Pictures with circuit source files
-- -- --

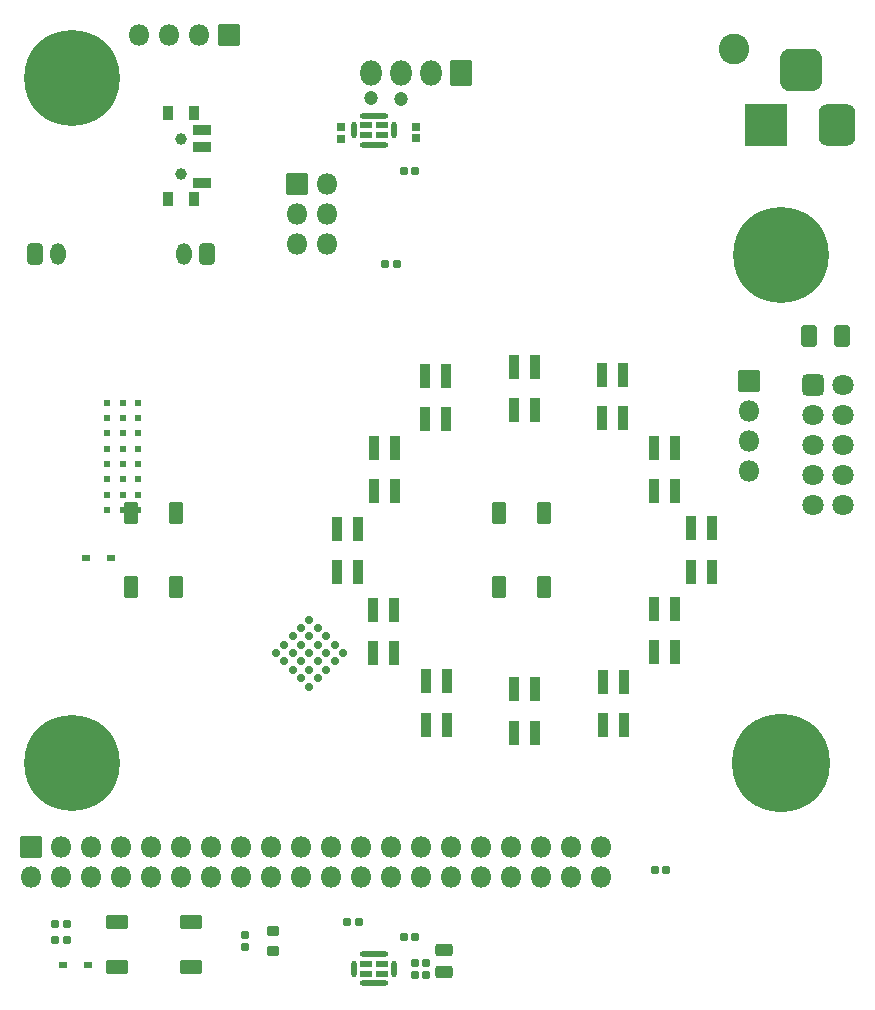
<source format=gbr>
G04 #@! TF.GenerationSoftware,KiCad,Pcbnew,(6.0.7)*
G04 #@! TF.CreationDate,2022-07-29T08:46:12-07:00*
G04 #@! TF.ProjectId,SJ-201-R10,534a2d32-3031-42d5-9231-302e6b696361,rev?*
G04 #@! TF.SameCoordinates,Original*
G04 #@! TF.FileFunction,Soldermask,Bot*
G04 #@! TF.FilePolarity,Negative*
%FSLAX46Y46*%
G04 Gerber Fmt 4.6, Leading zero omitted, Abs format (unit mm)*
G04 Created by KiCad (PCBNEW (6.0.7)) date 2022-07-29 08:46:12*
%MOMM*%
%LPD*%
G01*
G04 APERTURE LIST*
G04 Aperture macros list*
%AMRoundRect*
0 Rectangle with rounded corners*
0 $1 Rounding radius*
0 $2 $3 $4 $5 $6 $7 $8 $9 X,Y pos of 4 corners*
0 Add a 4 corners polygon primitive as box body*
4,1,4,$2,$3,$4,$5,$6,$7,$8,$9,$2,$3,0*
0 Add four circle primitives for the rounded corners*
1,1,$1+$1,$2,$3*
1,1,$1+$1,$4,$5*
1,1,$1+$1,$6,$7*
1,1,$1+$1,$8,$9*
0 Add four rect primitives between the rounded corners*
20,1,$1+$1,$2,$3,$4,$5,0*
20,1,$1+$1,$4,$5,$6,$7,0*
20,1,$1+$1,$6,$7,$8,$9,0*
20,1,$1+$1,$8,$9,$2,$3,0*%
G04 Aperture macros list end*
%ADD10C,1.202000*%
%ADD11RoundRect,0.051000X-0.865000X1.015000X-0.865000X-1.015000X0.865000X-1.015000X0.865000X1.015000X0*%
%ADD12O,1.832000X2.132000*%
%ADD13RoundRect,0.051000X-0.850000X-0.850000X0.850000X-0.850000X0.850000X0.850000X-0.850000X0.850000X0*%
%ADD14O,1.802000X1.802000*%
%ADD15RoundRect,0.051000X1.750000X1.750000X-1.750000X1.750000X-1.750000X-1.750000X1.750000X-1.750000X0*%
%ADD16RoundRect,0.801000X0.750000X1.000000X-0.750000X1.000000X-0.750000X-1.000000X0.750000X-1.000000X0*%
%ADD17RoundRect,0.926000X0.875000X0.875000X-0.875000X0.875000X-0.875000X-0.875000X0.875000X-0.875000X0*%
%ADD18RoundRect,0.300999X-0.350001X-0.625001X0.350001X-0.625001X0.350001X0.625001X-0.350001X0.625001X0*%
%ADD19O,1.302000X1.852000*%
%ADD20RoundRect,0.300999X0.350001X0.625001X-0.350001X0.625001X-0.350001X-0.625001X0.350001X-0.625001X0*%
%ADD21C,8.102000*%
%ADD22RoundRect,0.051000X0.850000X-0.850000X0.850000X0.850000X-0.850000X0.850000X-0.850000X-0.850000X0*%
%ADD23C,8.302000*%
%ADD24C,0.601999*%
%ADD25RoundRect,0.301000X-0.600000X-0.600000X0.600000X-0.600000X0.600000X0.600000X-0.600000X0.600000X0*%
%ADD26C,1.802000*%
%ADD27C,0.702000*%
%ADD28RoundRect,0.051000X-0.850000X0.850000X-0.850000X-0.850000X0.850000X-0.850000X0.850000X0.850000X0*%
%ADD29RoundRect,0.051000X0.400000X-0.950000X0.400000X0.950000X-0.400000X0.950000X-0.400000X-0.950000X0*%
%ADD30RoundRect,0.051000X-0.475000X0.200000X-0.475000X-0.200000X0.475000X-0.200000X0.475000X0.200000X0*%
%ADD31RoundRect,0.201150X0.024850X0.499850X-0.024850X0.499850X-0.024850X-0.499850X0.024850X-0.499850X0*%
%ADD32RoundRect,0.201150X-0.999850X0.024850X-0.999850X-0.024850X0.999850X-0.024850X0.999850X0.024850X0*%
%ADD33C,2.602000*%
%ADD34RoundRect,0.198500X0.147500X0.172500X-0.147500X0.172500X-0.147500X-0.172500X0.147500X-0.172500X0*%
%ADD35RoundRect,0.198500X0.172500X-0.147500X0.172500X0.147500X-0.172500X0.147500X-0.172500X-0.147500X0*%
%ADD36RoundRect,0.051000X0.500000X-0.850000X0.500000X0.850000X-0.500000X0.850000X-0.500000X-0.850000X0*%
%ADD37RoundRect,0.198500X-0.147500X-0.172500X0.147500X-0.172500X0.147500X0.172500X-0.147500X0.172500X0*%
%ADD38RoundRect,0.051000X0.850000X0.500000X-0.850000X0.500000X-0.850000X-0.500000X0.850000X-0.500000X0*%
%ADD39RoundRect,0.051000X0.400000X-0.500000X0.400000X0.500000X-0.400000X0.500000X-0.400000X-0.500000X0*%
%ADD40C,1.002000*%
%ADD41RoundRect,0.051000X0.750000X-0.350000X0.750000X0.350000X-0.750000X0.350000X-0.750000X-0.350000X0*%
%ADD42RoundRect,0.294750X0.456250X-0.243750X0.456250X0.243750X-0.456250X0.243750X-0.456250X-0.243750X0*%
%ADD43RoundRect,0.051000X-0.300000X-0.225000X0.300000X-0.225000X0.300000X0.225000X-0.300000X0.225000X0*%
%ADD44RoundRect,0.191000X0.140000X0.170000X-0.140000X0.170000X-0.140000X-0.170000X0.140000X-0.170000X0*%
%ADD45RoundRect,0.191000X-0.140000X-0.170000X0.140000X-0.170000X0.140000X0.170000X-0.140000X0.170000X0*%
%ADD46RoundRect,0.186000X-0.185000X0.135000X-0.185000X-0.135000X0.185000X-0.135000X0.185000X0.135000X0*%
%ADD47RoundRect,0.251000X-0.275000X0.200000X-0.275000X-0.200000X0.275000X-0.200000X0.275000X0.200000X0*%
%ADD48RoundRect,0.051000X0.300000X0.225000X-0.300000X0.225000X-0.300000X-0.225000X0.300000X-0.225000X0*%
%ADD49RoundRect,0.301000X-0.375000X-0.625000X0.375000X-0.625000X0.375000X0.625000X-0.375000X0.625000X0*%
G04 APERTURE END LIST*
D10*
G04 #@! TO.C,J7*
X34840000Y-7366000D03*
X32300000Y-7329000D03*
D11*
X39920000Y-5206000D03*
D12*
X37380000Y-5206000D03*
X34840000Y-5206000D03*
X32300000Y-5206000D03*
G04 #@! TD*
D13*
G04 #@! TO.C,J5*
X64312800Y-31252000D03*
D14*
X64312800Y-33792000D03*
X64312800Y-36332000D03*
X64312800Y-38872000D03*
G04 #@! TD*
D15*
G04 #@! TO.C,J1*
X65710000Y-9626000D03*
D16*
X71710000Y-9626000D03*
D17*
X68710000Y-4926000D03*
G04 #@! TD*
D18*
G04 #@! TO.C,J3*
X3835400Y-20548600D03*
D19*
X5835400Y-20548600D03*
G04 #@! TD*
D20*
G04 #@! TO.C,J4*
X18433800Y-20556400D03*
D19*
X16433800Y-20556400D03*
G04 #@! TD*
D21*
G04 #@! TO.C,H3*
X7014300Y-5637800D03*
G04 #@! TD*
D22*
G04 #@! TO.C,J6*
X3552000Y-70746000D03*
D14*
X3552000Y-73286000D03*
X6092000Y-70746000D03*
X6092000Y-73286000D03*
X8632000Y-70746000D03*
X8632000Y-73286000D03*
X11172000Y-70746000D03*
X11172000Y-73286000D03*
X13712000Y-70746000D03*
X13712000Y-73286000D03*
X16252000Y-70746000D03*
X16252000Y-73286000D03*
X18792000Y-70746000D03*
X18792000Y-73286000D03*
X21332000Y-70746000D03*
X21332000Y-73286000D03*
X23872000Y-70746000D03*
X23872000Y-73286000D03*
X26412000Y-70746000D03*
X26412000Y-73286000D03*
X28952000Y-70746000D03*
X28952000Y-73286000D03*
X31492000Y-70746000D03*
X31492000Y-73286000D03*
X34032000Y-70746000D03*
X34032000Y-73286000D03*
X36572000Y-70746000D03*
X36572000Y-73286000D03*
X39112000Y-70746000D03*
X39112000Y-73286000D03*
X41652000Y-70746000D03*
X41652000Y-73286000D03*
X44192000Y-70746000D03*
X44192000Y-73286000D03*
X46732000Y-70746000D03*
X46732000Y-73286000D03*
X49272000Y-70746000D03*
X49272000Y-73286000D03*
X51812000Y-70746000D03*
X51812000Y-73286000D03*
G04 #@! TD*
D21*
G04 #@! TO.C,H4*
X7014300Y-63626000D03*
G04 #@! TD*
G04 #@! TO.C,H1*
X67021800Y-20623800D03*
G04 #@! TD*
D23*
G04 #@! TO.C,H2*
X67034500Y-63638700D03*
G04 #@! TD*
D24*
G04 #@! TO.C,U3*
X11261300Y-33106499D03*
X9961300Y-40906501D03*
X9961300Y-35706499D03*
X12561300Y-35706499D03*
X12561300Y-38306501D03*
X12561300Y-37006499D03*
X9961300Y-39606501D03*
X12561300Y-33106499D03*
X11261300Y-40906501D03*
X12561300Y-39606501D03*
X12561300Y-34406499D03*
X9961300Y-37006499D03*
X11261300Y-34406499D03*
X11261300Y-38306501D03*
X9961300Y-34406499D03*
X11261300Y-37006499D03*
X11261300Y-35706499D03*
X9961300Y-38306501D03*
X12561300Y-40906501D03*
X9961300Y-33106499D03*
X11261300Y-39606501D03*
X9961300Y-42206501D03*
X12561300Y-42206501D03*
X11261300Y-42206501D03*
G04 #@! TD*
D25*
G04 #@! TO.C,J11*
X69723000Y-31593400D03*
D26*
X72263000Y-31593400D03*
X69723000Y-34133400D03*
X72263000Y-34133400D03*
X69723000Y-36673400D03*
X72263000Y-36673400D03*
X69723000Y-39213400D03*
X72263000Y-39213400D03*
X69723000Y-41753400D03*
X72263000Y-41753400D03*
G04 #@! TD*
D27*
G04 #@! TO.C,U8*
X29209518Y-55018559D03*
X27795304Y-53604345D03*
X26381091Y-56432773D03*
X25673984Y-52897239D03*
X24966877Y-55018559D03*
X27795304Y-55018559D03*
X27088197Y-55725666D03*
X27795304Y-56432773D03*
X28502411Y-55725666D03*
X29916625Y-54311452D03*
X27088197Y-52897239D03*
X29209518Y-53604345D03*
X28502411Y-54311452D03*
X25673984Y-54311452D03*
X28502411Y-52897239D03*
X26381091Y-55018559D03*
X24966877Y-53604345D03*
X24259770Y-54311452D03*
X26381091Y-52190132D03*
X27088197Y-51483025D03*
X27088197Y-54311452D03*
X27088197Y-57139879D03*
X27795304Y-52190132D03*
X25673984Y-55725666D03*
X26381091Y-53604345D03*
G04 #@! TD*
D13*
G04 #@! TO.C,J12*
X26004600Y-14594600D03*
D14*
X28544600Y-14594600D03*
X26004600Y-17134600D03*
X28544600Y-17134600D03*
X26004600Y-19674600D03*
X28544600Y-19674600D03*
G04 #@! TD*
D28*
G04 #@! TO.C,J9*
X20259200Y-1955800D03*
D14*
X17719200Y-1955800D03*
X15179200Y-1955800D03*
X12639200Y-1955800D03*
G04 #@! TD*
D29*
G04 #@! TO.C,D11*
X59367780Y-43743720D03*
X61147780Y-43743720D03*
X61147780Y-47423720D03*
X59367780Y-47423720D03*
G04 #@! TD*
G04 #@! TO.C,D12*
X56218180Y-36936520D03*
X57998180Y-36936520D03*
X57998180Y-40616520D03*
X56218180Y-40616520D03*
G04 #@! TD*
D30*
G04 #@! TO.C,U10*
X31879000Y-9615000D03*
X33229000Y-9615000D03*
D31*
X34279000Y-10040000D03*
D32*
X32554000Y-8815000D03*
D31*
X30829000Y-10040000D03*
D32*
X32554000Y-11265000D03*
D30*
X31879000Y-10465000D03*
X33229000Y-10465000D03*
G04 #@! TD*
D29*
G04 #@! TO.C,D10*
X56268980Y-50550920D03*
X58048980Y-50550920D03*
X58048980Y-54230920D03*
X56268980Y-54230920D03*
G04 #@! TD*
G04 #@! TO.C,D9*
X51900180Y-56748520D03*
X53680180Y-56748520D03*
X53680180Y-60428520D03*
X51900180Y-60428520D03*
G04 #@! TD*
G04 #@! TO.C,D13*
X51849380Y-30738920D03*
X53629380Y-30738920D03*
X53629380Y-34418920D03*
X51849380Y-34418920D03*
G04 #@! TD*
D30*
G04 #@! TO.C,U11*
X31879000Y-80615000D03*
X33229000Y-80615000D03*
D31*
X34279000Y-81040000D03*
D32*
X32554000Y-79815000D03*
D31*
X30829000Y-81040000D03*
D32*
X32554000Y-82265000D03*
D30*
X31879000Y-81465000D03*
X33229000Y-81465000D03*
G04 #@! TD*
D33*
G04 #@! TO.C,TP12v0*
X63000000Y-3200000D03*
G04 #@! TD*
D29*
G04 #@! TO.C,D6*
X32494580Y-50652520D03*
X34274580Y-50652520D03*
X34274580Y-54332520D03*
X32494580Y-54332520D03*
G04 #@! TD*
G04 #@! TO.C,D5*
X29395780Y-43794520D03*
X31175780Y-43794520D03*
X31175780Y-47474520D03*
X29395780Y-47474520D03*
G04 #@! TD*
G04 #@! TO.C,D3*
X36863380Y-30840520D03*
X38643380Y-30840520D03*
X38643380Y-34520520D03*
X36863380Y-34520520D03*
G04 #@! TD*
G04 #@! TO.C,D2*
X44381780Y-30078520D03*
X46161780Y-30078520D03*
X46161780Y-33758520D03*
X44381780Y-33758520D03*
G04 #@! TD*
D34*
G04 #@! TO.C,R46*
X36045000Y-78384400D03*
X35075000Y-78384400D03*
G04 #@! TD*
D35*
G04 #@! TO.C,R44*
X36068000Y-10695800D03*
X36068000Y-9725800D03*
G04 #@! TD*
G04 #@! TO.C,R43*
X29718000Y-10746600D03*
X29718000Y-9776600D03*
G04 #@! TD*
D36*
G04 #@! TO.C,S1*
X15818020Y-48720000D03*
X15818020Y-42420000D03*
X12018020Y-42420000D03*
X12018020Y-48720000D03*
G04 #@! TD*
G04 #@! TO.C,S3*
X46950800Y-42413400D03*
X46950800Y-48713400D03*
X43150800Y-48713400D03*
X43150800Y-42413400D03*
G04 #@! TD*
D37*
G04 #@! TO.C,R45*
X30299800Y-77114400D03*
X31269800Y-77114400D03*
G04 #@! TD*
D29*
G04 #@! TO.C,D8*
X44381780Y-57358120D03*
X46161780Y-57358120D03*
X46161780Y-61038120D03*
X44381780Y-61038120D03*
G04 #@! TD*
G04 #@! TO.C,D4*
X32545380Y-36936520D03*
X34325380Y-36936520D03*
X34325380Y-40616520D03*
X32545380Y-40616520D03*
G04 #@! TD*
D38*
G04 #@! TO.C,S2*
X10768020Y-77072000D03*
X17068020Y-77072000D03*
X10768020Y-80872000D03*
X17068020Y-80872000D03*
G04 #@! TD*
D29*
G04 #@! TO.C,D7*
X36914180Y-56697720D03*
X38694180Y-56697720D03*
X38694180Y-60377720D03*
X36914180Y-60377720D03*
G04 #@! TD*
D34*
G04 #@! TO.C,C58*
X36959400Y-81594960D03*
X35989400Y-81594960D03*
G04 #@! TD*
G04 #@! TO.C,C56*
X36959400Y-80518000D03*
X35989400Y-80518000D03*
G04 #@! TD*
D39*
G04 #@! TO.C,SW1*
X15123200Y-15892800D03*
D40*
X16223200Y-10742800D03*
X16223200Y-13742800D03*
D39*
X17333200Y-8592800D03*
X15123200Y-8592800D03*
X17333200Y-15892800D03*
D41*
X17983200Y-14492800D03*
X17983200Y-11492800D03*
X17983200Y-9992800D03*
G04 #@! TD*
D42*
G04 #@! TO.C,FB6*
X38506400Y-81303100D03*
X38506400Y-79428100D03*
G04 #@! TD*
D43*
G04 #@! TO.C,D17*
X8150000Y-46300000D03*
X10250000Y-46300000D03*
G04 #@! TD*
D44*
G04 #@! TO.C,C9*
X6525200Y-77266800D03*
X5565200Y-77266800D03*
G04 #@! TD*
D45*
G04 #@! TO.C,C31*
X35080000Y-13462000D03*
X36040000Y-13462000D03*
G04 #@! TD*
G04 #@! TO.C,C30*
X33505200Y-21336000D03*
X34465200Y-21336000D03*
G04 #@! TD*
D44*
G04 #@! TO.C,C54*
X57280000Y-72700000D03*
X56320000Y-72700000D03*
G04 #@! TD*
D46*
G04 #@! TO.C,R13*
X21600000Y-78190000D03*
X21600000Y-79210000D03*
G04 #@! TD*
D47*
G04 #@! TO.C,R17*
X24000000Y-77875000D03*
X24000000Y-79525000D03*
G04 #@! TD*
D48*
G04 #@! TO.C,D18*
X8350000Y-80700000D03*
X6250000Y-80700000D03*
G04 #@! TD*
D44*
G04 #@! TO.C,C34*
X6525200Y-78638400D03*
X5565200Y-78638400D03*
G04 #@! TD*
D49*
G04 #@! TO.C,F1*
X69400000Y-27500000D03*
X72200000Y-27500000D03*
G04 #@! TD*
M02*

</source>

-- -- --

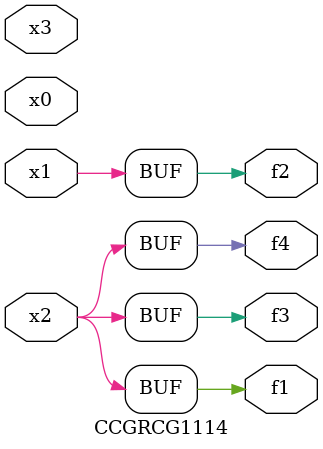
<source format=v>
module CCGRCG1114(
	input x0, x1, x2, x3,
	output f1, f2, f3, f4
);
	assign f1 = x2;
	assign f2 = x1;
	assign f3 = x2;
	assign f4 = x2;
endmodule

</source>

-- -- --

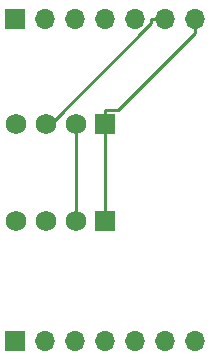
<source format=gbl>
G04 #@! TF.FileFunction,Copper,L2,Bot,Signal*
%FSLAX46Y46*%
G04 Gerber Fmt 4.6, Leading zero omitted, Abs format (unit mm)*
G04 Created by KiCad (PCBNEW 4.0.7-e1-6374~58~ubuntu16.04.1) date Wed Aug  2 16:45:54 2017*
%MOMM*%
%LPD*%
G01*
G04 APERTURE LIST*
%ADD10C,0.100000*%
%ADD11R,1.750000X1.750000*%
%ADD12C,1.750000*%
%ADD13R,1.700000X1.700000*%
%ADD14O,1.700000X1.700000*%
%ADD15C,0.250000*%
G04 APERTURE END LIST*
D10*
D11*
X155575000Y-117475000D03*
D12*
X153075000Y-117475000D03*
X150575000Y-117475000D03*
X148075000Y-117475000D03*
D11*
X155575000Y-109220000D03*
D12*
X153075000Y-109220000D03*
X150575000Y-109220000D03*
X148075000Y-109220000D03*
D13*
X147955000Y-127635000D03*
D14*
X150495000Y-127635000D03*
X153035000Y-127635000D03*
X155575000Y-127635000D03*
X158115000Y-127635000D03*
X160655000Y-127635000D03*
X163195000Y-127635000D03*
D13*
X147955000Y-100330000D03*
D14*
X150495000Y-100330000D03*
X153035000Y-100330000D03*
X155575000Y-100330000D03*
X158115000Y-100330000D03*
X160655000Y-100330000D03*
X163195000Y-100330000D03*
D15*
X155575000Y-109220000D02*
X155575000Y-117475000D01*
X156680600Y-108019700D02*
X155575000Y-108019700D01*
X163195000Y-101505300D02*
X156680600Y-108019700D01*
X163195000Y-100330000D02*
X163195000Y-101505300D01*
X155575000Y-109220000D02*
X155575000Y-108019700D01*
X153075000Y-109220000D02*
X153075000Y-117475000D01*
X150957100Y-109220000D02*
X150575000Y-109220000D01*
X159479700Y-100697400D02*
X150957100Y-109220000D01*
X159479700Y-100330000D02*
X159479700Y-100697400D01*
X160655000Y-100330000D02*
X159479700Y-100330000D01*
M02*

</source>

-- -- --

▸ WHAT YOU WILL DO
In the entries above, which lines hold the string "Leading"? Report all of them.

▸ RESULT FOR THIS TASK
G04 Gerber Fmt 4.6, Leading zero omitted, Abs format (unit mm)*
G04 Gerber Fmt 4.6, Leading zero omitted, Abs format (unit mm)*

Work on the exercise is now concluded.